▶ What is required
Word for word, retype the lines from the one containing "270 479 1037.2" to the last line of the data below, both ends included.

▶ Records for this exercise
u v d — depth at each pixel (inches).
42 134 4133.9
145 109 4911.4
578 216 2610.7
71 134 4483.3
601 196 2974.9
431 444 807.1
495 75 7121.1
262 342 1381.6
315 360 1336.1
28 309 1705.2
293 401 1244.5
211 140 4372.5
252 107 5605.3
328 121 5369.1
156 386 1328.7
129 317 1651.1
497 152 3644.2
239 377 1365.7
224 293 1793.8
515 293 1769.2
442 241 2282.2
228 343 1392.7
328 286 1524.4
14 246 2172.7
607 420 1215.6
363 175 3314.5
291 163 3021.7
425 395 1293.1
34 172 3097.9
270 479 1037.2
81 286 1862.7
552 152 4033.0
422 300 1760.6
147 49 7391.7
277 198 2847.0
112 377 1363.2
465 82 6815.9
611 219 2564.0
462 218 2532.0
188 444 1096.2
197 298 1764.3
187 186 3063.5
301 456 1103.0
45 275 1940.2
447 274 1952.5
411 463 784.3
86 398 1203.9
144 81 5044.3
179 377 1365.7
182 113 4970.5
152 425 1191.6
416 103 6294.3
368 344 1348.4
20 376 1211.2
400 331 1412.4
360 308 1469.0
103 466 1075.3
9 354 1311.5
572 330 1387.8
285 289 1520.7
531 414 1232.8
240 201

▶ Answer box
270 479 1037.2
81 286 1862.7
552 152 4033.0
422 300 1760.6
147 49 7391.7
277 198 2847.0
112 377 1363.2
465 82 6815.9
611 219 2564.0
462 218 2532.0
188 444 1096.2
197 298 1764.3
187 186 3063.5
301 456 1103.0
45 275 1940.2
447 274 1952.5
411 463 784.3
86 398 1203.9
144 81 5044.3
179 377 1365.7
182 113 4970.5
152 425 1191.6
416 103 6294.3
368 344 1348.4
20 376 1211.2
400 331 1412.4
360 308 1469.0
103 466 1075.3
9 354 1311.5
572 330 1387.8
285 289 1520.7
531 414 1232.8
240 201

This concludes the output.